◆ MATERIAL SUPPLIED
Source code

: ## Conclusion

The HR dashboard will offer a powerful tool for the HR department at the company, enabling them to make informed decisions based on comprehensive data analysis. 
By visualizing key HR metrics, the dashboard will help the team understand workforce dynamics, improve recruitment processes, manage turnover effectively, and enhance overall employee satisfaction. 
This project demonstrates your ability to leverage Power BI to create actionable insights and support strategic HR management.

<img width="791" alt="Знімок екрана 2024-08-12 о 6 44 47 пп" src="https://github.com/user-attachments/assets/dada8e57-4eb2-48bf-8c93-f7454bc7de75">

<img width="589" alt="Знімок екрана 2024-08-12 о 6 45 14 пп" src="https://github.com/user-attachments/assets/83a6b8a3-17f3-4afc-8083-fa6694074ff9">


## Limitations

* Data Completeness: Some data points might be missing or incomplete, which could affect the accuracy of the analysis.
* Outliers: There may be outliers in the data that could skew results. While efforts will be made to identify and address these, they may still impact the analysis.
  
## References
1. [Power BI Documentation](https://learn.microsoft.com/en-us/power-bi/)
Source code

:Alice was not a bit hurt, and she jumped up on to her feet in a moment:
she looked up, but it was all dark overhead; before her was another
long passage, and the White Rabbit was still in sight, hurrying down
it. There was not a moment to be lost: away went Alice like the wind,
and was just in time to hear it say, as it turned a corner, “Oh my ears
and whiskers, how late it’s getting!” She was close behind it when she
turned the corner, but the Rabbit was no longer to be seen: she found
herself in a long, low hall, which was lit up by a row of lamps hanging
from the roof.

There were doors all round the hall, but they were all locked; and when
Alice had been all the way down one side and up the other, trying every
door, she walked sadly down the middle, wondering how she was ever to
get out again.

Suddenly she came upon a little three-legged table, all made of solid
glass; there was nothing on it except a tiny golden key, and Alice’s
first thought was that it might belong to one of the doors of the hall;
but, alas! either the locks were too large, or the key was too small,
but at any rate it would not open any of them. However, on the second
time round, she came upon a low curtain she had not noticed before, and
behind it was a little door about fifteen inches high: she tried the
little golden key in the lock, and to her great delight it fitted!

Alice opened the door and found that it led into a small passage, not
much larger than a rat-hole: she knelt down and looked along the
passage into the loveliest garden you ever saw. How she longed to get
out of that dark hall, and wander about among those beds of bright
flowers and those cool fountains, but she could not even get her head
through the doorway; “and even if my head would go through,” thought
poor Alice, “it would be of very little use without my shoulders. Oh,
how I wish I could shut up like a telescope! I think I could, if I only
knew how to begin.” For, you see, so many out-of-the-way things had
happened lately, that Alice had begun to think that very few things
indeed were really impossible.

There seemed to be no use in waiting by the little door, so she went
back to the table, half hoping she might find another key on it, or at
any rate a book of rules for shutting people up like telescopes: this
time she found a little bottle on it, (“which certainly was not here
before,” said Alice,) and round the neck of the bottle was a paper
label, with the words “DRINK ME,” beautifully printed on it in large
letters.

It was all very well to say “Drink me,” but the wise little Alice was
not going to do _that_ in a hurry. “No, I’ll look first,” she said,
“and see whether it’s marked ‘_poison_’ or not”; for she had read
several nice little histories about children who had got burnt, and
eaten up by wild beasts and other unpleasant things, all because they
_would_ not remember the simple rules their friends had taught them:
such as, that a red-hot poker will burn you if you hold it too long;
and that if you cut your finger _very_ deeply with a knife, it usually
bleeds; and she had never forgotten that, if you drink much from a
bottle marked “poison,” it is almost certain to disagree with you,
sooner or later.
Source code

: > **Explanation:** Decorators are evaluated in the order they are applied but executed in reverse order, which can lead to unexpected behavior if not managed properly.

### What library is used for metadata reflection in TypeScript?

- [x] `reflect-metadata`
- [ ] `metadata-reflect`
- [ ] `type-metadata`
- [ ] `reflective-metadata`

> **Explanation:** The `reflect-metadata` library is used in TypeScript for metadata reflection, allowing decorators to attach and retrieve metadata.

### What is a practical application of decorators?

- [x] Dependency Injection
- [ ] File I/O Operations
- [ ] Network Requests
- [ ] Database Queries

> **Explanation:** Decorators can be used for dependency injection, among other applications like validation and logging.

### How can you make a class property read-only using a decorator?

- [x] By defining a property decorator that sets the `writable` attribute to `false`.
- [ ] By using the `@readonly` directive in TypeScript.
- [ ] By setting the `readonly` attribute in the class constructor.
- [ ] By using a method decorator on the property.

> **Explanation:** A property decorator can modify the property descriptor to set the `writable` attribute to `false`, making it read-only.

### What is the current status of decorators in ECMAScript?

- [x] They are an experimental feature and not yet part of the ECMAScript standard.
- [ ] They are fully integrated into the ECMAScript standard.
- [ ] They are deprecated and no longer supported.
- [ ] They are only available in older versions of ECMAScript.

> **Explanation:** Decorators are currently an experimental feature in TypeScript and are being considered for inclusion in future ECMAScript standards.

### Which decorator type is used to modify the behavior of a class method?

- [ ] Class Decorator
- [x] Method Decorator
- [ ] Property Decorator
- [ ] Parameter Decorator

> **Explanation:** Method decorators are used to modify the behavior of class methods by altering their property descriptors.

◆ TASK GOAL
Please retype the records above starting with the line that contains "- [x] By defining" and stopping after the last line, changing nothing.

◆ SOLUTION
- [x] By defining a property decorator that sets the `writable` attribute to `false`.
- [ ] By using the `@readonly` directive in TypeScript.
- [ ] By setting the `readonly` attribute in the class constructor.
- [ ] By using a method decorator on the property.

> **Explanation:** A property decorator can modify the property descriptor to set the `writable` attribute to `false`, making it read-only.

### What is the current status of decorators in ECMAScript?

- [x] They are an experimental feature and not yet part of the ECMAScript standard.
- [ ] They are fully integrated into the ECMAScript standard.
- [ ] They are deprecated and no longer supported.
- [ ] They are only available in older versions of ECMAScript.

> **Explanation:** Decorators are currently an experimental feature in TypeScript and are being considered for inclusion in future ECMAScript standards.

### Which decorator type is used to modify the behavior of a class method?

- [ ] Class Decorator
- [x] Method Decorator
- [ ] Property Decorator
- [ ] Parameter Decorator

> **Explanation:** Method decorators are used to modify the behavior of class methods by altering their property descriptors.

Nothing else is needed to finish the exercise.